(Listed records begins)

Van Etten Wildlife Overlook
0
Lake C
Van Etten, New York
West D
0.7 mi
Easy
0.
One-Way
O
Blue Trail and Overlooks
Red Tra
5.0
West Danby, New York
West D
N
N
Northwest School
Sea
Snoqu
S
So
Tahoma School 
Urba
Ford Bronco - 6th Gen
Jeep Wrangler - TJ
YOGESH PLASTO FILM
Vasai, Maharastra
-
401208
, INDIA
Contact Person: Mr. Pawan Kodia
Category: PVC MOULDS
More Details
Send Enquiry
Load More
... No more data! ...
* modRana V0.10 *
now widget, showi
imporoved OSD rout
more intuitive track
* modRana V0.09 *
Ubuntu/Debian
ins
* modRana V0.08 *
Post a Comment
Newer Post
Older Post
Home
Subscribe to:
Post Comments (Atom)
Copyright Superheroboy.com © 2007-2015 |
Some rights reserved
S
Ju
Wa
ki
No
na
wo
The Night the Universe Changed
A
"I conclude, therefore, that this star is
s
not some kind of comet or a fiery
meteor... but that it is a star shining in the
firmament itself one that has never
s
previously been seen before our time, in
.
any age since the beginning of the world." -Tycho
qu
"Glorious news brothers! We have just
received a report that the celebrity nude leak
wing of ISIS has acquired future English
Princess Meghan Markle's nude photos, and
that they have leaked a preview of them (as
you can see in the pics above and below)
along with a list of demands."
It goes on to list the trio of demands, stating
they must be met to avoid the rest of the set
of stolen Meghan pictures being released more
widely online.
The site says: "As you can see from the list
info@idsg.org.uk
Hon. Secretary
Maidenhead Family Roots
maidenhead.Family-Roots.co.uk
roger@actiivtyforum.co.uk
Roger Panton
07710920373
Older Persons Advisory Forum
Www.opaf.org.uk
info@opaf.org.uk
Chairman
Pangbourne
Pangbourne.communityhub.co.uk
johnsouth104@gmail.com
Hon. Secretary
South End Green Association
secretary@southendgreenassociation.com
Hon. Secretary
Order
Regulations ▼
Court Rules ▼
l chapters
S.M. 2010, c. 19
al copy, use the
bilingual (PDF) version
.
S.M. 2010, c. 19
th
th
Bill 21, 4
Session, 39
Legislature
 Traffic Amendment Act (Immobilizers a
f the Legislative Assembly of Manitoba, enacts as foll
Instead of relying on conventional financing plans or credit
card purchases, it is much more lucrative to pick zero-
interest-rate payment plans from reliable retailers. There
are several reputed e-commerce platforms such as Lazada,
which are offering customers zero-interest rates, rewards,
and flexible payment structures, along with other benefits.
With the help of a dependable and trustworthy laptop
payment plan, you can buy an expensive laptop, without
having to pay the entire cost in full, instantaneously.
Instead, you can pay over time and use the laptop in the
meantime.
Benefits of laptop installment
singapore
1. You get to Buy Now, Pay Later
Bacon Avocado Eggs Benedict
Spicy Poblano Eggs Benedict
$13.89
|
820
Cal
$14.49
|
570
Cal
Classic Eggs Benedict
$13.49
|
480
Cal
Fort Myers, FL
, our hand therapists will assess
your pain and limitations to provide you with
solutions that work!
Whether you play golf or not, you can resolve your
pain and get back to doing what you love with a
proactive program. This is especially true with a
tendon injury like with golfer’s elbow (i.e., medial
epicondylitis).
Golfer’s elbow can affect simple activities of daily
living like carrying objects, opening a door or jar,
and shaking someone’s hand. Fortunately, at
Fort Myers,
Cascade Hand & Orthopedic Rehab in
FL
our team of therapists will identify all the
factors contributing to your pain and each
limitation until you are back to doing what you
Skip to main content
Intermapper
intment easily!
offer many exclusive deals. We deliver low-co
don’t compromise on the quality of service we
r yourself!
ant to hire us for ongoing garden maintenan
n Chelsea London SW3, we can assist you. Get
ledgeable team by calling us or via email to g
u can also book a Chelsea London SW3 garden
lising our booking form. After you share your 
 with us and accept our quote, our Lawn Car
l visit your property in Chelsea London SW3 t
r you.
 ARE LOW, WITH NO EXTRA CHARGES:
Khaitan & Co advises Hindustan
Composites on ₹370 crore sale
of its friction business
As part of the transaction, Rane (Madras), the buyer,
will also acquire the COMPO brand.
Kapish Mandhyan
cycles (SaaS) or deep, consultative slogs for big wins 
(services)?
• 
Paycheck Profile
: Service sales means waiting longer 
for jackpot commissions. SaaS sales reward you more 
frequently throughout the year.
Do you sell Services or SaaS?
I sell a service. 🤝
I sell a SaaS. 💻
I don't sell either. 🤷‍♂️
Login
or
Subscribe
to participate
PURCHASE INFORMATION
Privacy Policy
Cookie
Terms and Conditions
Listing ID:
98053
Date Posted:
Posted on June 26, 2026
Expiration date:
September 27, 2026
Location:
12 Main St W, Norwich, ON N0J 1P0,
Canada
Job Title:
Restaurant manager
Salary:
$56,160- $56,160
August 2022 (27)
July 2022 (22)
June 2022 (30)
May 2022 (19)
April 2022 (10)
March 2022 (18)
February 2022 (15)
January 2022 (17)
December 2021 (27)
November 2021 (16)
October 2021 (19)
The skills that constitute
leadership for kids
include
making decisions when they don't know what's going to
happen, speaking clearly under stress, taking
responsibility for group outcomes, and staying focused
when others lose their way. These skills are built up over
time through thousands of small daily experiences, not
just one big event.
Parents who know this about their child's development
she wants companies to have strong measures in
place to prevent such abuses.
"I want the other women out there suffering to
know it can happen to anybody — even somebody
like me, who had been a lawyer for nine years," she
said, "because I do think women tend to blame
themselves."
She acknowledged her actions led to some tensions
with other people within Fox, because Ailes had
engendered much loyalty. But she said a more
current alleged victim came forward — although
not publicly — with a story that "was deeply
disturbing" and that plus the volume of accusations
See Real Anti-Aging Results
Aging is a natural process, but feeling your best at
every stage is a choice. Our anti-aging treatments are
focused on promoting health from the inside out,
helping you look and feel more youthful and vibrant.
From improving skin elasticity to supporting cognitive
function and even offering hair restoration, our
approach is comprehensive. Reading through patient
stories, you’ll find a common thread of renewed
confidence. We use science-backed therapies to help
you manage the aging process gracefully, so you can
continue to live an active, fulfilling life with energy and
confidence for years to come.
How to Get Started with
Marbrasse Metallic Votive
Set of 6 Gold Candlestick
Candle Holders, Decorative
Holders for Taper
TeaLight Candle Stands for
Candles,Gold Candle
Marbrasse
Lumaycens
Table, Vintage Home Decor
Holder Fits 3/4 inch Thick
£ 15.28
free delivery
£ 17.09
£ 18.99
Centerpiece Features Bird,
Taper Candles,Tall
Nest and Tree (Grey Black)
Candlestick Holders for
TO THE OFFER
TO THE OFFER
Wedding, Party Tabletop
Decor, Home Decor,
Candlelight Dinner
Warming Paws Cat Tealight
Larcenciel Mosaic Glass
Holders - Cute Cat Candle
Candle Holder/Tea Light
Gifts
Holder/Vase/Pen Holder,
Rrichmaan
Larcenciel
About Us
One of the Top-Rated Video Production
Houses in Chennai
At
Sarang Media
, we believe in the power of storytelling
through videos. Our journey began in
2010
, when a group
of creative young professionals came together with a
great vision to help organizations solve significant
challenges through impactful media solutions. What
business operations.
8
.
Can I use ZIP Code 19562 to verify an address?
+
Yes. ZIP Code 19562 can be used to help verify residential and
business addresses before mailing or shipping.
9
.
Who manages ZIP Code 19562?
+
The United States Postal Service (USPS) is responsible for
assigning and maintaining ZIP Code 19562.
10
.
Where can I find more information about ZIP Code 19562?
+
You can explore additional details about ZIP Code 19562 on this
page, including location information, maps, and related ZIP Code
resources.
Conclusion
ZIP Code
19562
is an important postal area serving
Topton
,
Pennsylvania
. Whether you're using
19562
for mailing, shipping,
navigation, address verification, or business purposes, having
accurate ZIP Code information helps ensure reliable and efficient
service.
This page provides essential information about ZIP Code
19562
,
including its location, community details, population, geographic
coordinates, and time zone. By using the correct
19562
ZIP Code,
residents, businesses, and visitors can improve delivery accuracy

(Listed records ends)

• Required work: Set down exactly the lines of the data above, beginning with the line that has "Holders for Taper" and ending with the line that has "You can explore", and no others.

• Response for this exercise:
Holders for Taper
TeaLight Candle Stands for
Candles,Gold Candle
Marbrasse
Lumaycens
Table, Vintage Home Decor
Holder Fits 3/4 inch Thick
£ 15.28
free delivery
£ 17.09
£ 18.99
Centerpiece Features Bird,
Taper Candles,Tall
Nest and Tree (Grey Black)
Candlestick Holders for
TO THE OFFER
TO THE OFFER
Wedding, Party Tabletop
Decor, Home Decor,
Candlelight Dinner
Warming Paws Cat Tealight
Larcenciel Mosaic Glass
Holders - Cute Cat Candle
Candle Holder/Tea Light
Gifts
Holder/Vase/Pen Holder,
Rrichmaan
Larcenciel
About Us
One of the Top-Rated Video Production
Houses in Chennai
At
Sarang Media
, we believe in the power of storytelling
through videos. Our journey began in
2010
, when a group
of creative young professionals came together with a
great vision to help organizations solve significant
challenges through impactful media solutions. What
business operations.
8
.
Can I use ZIP Code 19562 to verify an address?
+
Yes. ZIP Code 19562 can be used to help verify residential and
business addresses before mailing or shipping.
9
.
Who manages ZIP Code 19562?
+
The United States Postal Service (USPS) is responsible for
assigning and maintaining ZIP Code 19562.
10
.
Where can I find more information about ZIP Code 19562?
+
You can explore additional details about ZIP Code 19562 on this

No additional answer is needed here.